2. END the Electoral College. . . we certainly have the ability to have accurate, direct elections, nationwide.
3. END Gerrymandering!
4. Implement Term Limits for every political position
5. Implement a Mandatory Retirement age for every judge, including the Supreme Court
John says
Finally, a respite from all this liberal lunacy that’s turned our country into an immoral cesspool of corruption. Maybe average Americans can believe what they want without fear the liberal “thought police” thugs will be out to repress them.
Anonymous says
How long will it take Trump voter to realize they have been had and duped? The next question is will they be smart enough to realize it? My guess will be never and no they are not.
Anonymous says
The “Forgotten Class” will be forgotten more quickly (and silenced more efficiently) by Trump & Co. than by anyone else they could have voted for. “The Forgotten Class”, unfortunately, has conveniently forgotten relatively recent political history more thoroughly and enthusiastically than they have anything else.
Anonymous says
The Forgotten Class?
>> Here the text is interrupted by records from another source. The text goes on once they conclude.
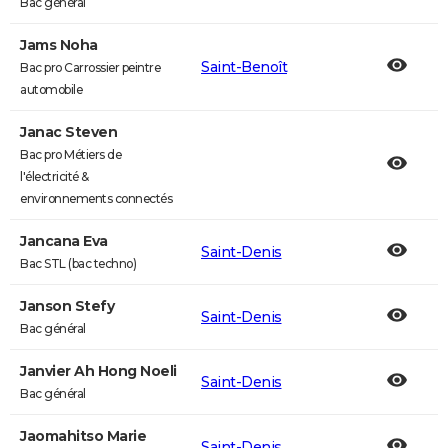
Bac général
Jams Noha
Saint-Benoît
Bac pro Carrossier peintre
automobile
Janac Steven
Bac pro Métiers de
l'électricité &
environnements connectés
Jancana Eva
Saint-Denis
Bac STL (bac techno)
Janson Stefy
Saint-Denis
Bac général
Janvier Ah Hong Noeli
Saint-Denis
Bac général
Jaomahitso Marie
Saint-Denis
It seems to me that what they forgot, first and foremost, was how to use their brains to THINK beyond the moment and the “shock and awe” of their easily inflamed prejudices and gut reactions. They may be gloating now but I am willing to bet that won’t last long. Of course, when the stuff hits the fan, they’ll resort to their usual (and comfortable) scapegoating and blame everybody but themselves and those they have empowered to exploit them.